We are looking for advice on our Autosleeper Legend GL-It's an oldy, but has only just starting to show signs of its age through the side window seals which will need some attention to nip any damp in the bud.

Could anyone advise us whether it would be possible to attend the problem by just pumping something under the rubber seals, or whether it would be better replacing the rubber completely, and if so, where would we be able to purchase some rubber for such an old girl?

Bridget Mary


----------



## vardy

You'll probably get loads of replies - but Autosleepers will know exactly what to use - just in case you haven't got the number to hand - 01386 853338. I had to ring about my curtain tracks, and they also made me a bed insert for a 95 van very reasonably.


----------



## kaybee327

Hi although we no longer have a legend I would suggest having the windows taked out and resealed.

I ha one done bu can't remember cost I think about £60 but at east you are sure of a good seal.
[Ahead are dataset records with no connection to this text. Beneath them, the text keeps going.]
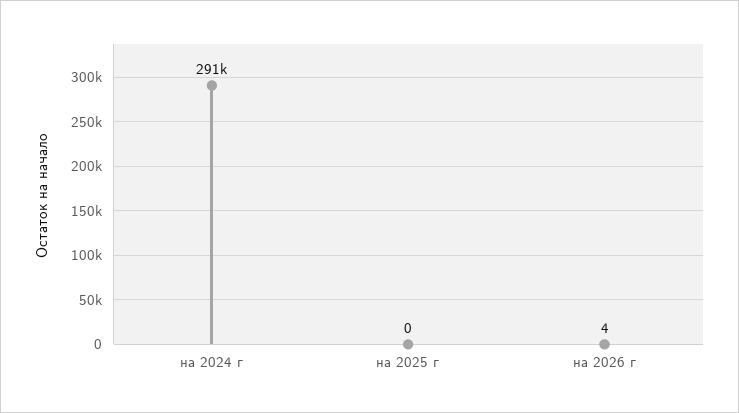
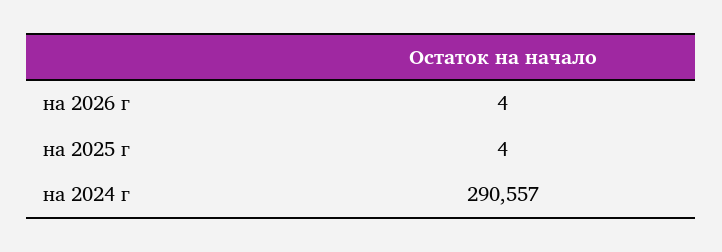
на 2025 г: 0 -> 4

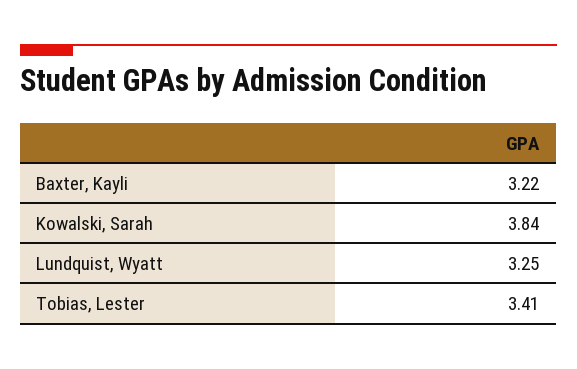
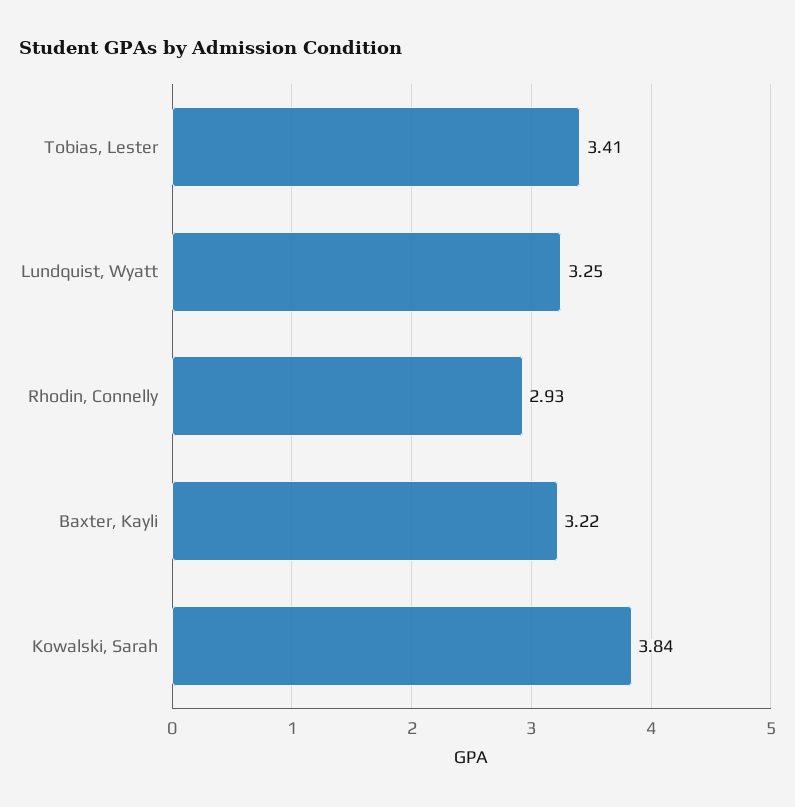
Rhodin, Connelly: none -> 2.93

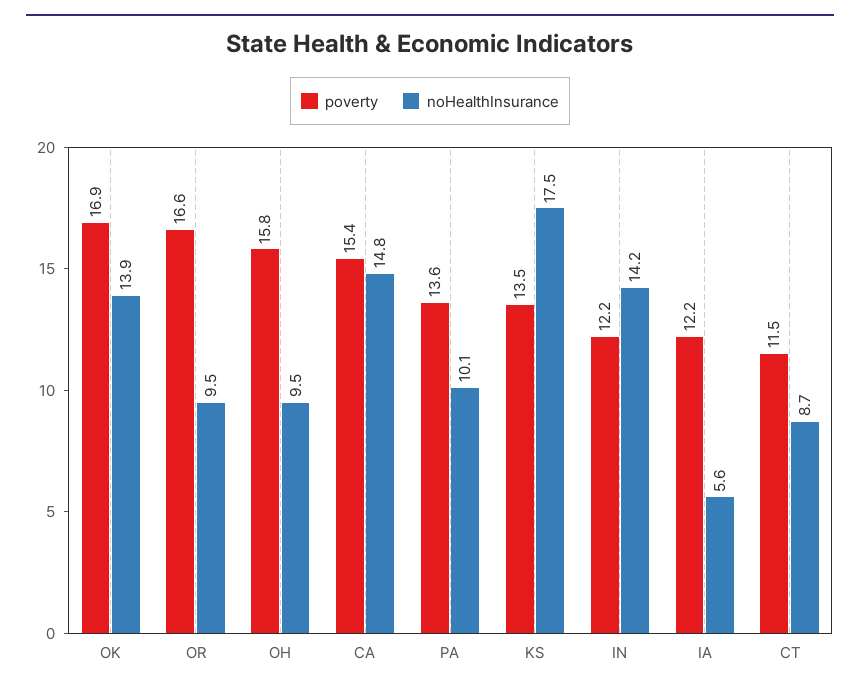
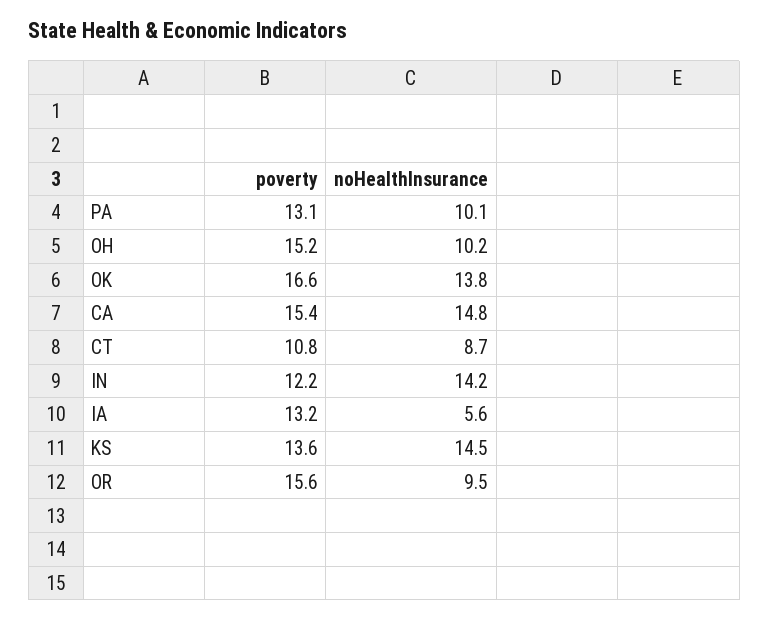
poverty, OK: 16.9 -> 16.6
noHealthInsurance, OK: 13.9 -> 13.8
poverty, OR: 16.6 -> 15.6
poverty, OH: 15.8 -> 15.2
noHealthInsurance, OH: 9.5 -> 10.2
poverty, PA: 13.6 -> 13.1
poverty, KS: 13.5 -> 13.6
noHealthInsurance, KS: 17.5 -> 14.5
poverty, IA: 12.2 -> 13.2
poverty, CT: 11.5 -> 10.8

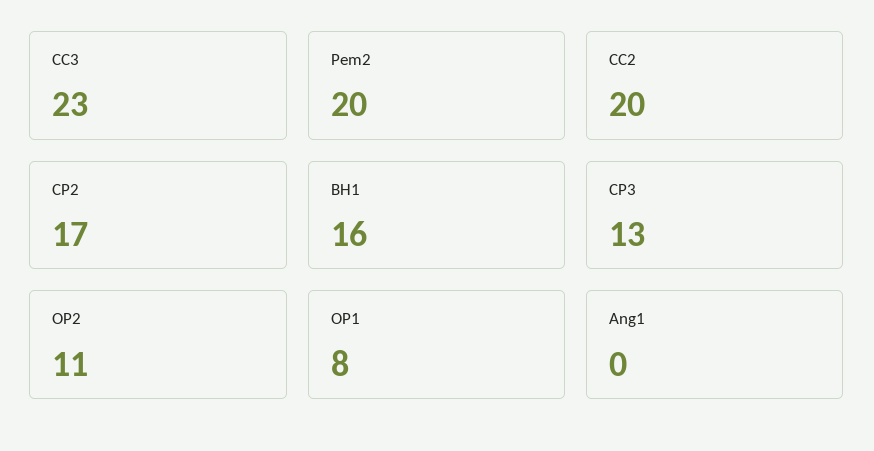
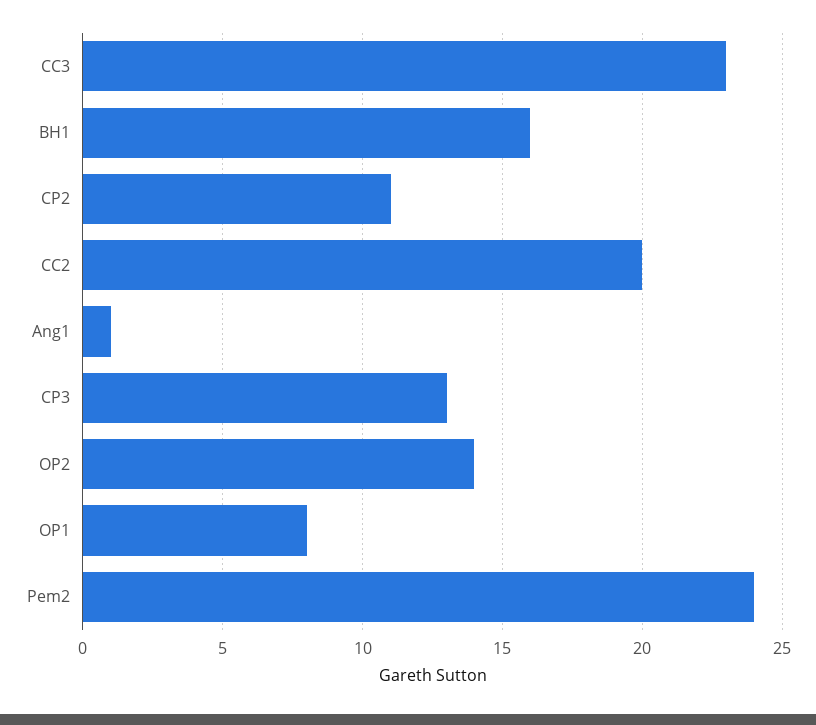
Pem2: 20 -> 24
CP2: 17 -> 11
OP2: 11 -> 14
Ang1: 0 -> 1

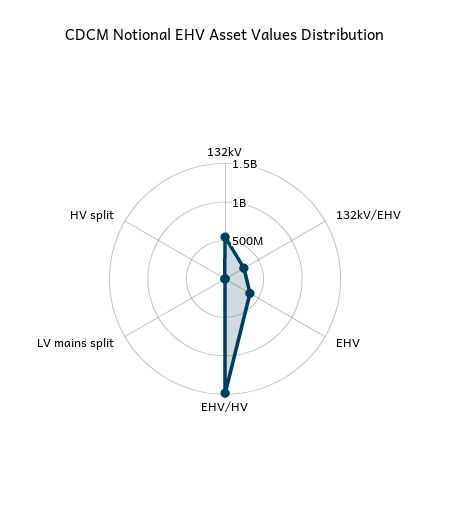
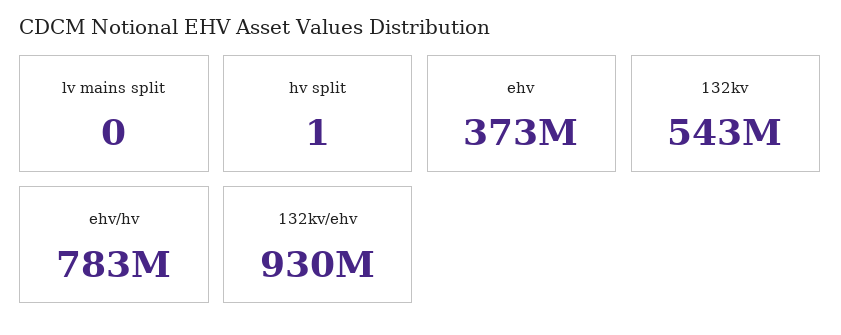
132kV/EHV: 250000000 -> 930000000
EHV/HV: 1500000000 -> 783000000

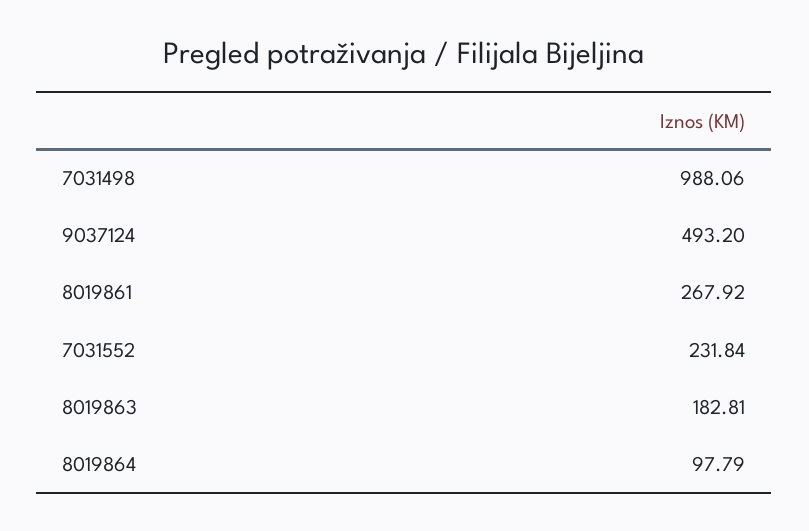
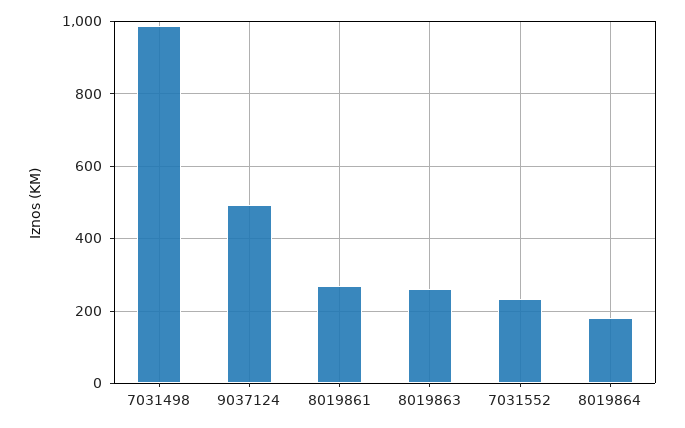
8019863: 182.81 -> 260
8019864: 97.79 -> 180

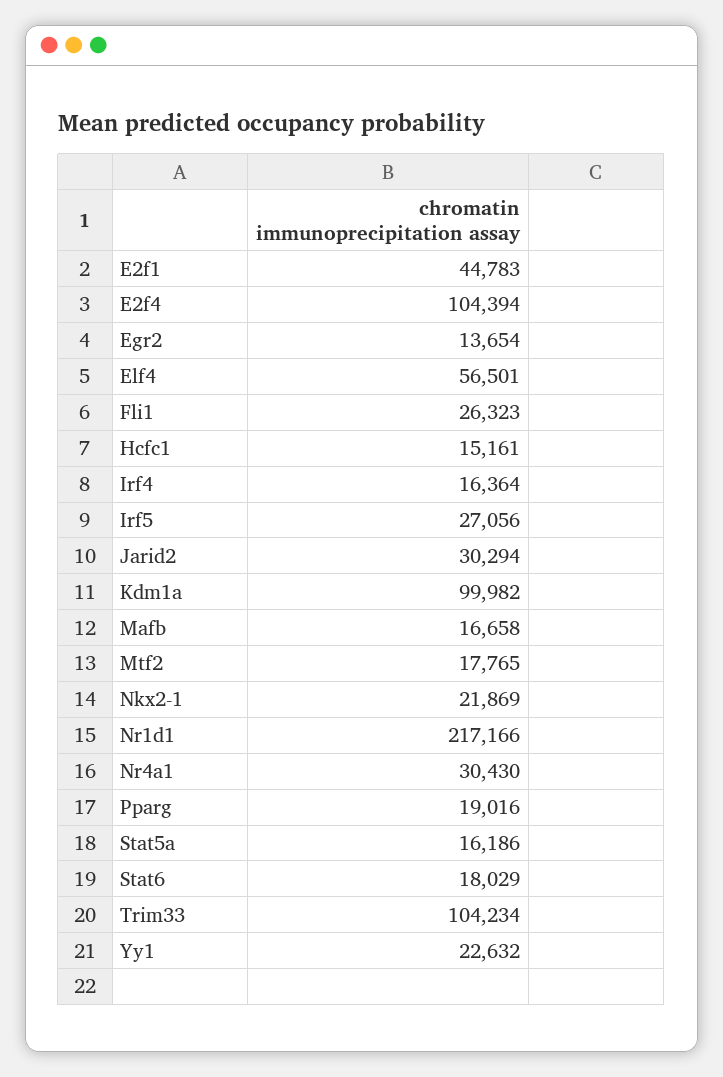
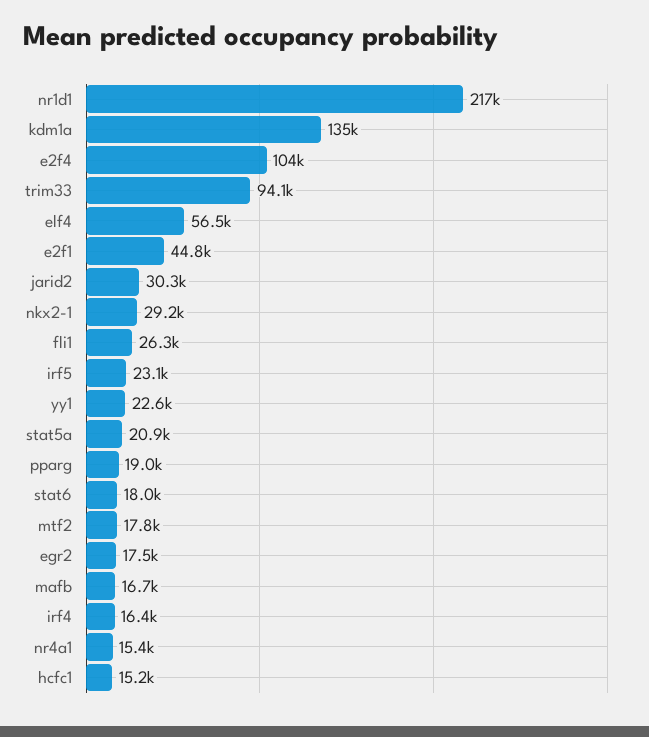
Egr2: 13654 -> 17500
Irf5: 27056 -> 23100
Kdm1a: 99982 -> 135000
Nkx2-1: 21869 -> 29200
Nr4a1: 30430 -> 15400
Stat5a: 16186 -> 20900
Trim33: 104234 -> 94100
Took about one and a half hours

Keith


----------



## 116604

vardy said:


> You'll probably get loads of replies - but Autosleepers will know exactly what to use - just in case you haven't got the number to hand - 01386 853338. I had to ring about my curtain tracks, and they also made me a bed insert for a 95 van very reasonably.


Thank you for your advice, I shall use this number to get a quote. Love it!
BridgetMary


----------



## 116604

kaybee327 said:


> Hi although we no longer have a legend I would suggest having the windows taked out and resealed.
> 
> I ha one done bu can't remember cost I think about £60 but at east you are sure of a good seal. Took about one and a half hours
> 
> Keith


Keith,

Ta for your advice. We would like the windows resealed but know that the terminology is difficult - when the people say they will reseal the windows, does this really mean the rubber seals will be replaced? I'm not sure whether we would like the windows resealed or whether to ask for the rubber seals replaced??

It's a typical world out there, isn't it??

BridgetMary


----------



## kaybee327

BridgetMary

Firstly must get my spell check working after looking at my previous post

Ours was a 97 model and we were told it is normally the mastic which goes, so they removed the windows and all the old mastic then replaced with new. They id an excellent job and we had no further problems

Hope you can get sorted soon

Keith


----------